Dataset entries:
● ● ● ●
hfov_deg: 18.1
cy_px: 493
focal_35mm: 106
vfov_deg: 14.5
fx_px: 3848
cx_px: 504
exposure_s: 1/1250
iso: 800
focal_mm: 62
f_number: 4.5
● ● ● ●
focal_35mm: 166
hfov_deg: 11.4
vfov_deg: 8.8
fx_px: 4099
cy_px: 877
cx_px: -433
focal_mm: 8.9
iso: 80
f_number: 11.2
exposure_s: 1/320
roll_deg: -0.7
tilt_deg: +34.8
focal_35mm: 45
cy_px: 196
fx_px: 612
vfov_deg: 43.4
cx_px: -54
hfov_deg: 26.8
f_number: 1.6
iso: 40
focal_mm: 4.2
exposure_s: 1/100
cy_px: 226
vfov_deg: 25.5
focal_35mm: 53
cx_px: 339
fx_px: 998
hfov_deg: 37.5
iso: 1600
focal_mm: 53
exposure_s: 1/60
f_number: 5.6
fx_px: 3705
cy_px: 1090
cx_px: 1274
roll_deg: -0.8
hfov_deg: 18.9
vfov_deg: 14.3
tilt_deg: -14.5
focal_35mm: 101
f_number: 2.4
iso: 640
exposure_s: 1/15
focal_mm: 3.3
● ● ● ●
> [Requirement]:
Out of the entries above, write out only the lines between the line holding "hfov_deg: 18.1" and the line holding "f_number: 4.5", inclusive, each exactly as given.

> [Reply to the task]:
hfov_deg: 18.1
cy_px: 493
focal_35mm: 106
vfov_deg: 14.5
fx_px: 3848
cx_px: 504
exposure_s: 1/1250
iso: 800
focal_mm: 62
f_number: 4.5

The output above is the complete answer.